There’s a rail trail by my house — one of my most favorite places to run.
In the summer it is covered by shade from trees, and in the winter it is one of the only places I can crank out a long run without fear of getting hit by a car because I have to run in the street due to snow-covered sidewalks.
I know every rut in the trail. Every large rock where your ankle can roll has a place firmly in my mind where I anticipate and plan for that rock and run over or around it. I know where the biggest puddles will be on the days it has rained. I plan for those either running clear through them or clear around them depending on my mood and desire to have soaking wet feet.
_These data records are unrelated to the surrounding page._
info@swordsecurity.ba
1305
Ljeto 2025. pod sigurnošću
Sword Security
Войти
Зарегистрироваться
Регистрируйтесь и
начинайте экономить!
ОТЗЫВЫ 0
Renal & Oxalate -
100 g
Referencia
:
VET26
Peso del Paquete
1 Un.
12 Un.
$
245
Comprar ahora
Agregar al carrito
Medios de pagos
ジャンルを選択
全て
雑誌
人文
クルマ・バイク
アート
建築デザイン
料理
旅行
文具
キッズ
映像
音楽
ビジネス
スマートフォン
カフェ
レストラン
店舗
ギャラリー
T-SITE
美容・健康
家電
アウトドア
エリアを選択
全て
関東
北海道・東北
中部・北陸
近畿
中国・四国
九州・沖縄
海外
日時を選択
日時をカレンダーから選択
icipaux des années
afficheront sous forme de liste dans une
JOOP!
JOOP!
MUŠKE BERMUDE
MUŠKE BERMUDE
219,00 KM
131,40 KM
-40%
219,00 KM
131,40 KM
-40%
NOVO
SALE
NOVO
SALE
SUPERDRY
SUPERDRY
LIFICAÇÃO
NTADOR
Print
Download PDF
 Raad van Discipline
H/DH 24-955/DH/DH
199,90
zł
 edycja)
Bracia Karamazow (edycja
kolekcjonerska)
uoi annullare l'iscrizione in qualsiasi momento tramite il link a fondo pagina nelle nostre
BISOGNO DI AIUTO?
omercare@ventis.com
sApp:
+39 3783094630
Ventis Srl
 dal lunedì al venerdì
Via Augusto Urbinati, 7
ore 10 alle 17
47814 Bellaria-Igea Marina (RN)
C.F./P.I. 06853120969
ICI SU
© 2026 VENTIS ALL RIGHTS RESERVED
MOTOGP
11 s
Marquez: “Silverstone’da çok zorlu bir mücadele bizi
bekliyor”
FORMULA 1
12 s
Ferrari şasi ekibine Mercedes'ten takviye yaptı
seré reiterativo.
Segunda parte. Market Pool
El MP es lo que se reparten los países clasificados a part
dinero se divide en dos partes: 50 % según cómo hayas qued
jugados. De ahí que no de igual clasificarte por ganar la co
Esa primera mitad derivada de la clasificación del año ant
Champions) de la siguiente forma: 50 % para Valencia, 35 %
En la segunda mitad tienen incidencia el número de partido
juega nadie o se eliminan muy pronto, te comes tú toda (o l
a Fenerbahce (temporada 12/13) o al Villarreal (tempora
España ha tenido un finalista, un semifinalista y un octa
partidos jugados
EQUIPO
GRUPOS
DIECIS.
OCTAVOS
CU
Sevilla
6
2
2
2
It is a place I like to run when I need the comfort of knowing exactly where I am going, how many miles I need to hit, and what to expect. Running this trail tastes like Mom’s homemade beef stew — it is comfort.
But the runs I do on that trail aren’t the best ones.
The best runs are the ones where I get lost and ask myself “where the hell are we going?”
The uncertainty of a new out-and-back run is what pushes me to keep going. I do not know what the next turn will bring, I do not know exactly where I will hit the number of miles on my watch that will signal to me that I should now turn around or keep going forward.
I do not know what any of this new run feels like and thus my mind gets caught up in just trying to BE in the run. It does not have time to anticipate the ruts and puddles as it does on my favorite trail. It does not know that in 2 miles we will cross a lovely wooden bridge that is just my kind of worn-in.
That, of course, is what makes a new long run feel so amazing. It is not the act of being someplace new that fires me up: It is the fact that I have no idea where I am going or if I will ever get there. What’s more important is that I cannot worry about it. I have to be completely IN the new trail run.
Sure, I have goals for each run — 15 miles or 18 miles, or 10 miles… but some days the environment or new path forces me to change, shift, adapt my plan. Did I still run? Of course. I changed the process and rules by which I ran, but I did not change the underlying goal which was just simply TO RUN.
We can have a plan in life as much as we have a plan in running.
But both can change at any moment and still get you to where you didn’t know you needed or wanted to be if you simply let it happen.
Your internal compass will always find its way to wherever you need to be.
Get uncomfortable. Get lost. Home will always find you.